• **Source text**
---

Dot indexing is not supported for variables of this type.
Error in test7 (line 4)
A = d1.data(:,1);
Walter Roberson
el 27 de Feb. de 2021
Your first column has values up to 10. 4*10-0.3 is 39.7 and 39.7 is outside the range 1:0.5:10 so values anywhere near that large would get assigned bin 0.
Your second column has values up to about 7.5. 4*7.5-0.3 is about 29.7 and 29.7 is outside the range 1:0.5:10 so values anywhere near that large would get assigned 0.
Your first column has values from 2 to 10, and that would fit in 1:0.5:10 if you used it directly.
Your second column has values from 0.73834617 to about 7.5, but 0.738 is before 1:0.5:10 so those small values would be assigned bin 0 if you were to bin your second column directly.
Ivan Mich
el 28 de Feb. de 2021
Walter Roberson
el 28 de Feb. de 2021
mask = B < 1;
newA = A(mask) ;
newB = B(mask);
Image Analyst
el 28 de Feb. de 2021
Keep in mind that you can't delete/remove elements from a array with more than 2 dimensions because it must remain rectangular. It can't have "holes" or "ragged edges" in it. You can only remove elements from a 1-D vector.
If you have a 2-D matrix and get a map of where it's above or below some threshold, then if you pass that into the 2-D matrix as a logical index, it can't give you a 2-D matrix back with "holes" in it where the non-selected elements are missing. So it returns the elements all concatenated in a 1-D vector pulled from the original matrix in a "column major" manner.
Ivan Mich
el 26 de Jul. de 2021
Walter Roberson
el 27 de Jul. de 2021
discretize() to get bin numbers. grpstats() to get the mean (if you have the Statistics toolbox; otherwise you can use splitapply() or accumarray() )

---

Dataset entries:
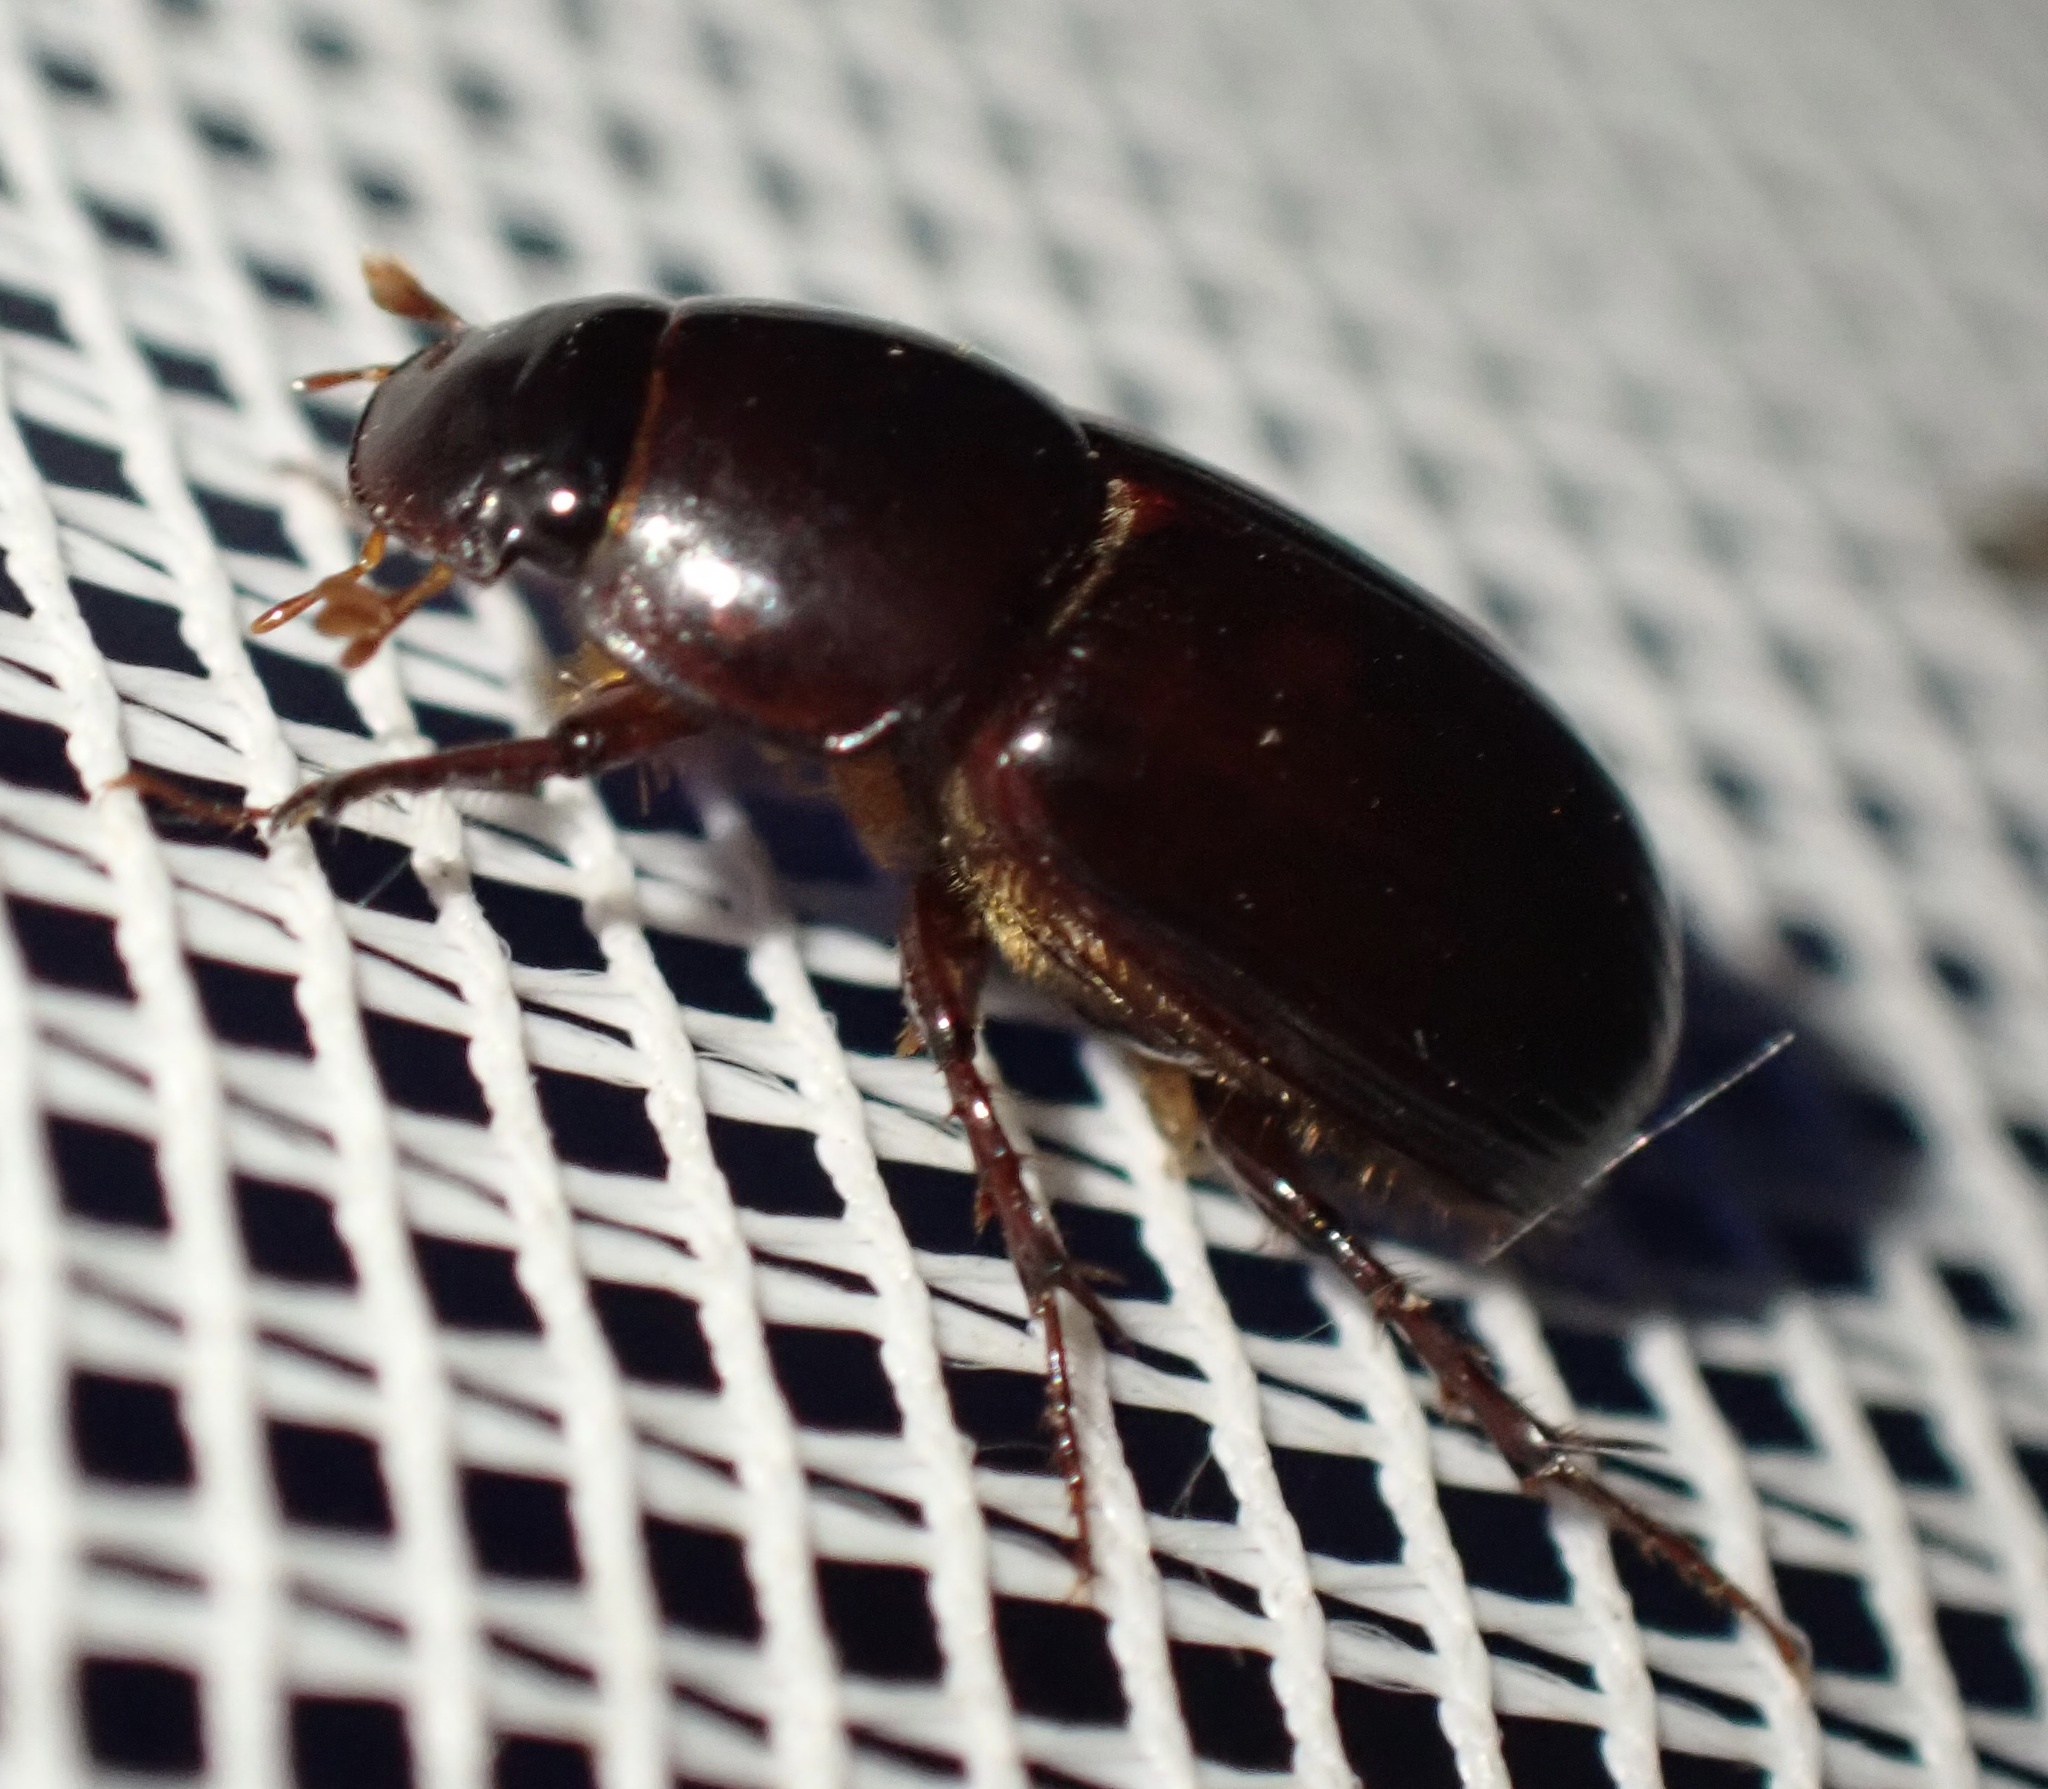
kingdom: Animalia
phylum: Arthropoda
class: Insecta
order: Coleoptera
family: Scarabaeidae
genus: Acrossus
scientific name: Acrossus rufipes
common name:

---

• **What is expected**
How would the MATLAB forum thread on binning and masking data go on after its final reply about discretize() and grpstats()? Continue it from that point.

• **Expected answer**
You can do the above for each of the two sets of edges.
However... I do am not clear on how you would want to merge the two results ?
I guess I am also not clear as to whether the data mentioned in (1) is the same data as is mentioned in (3) or if it is different data.
Are you trying to divide data with (X, Y, value) up across a grid and take the mean for each (2D) grid location?
Ivan Mich
el 27 de Jul. de 2021
Rik
el 27 de Jul. de 2021
@Ivan Mich Why are you ignoring my answer to your question and reposted it here as a comment?
You are also consistently ignoring the main question: what do you mean by merging?
Ivan Mich
el 27 de Jul. de 2021
Image Analyst
el 27 de Jul. de 2021
The two sets are using different edges for some reason. That's probably not good and you should specify the edges to be the same for all sets. What do you want the edges to be for the combined set?
But my answer would be that what you asked to do is, in my opinion, not good. You should just histogram your combined original data set and not have two histograms (one from each data set) that have different edges. Just histogram the whole combined set with one set of edges.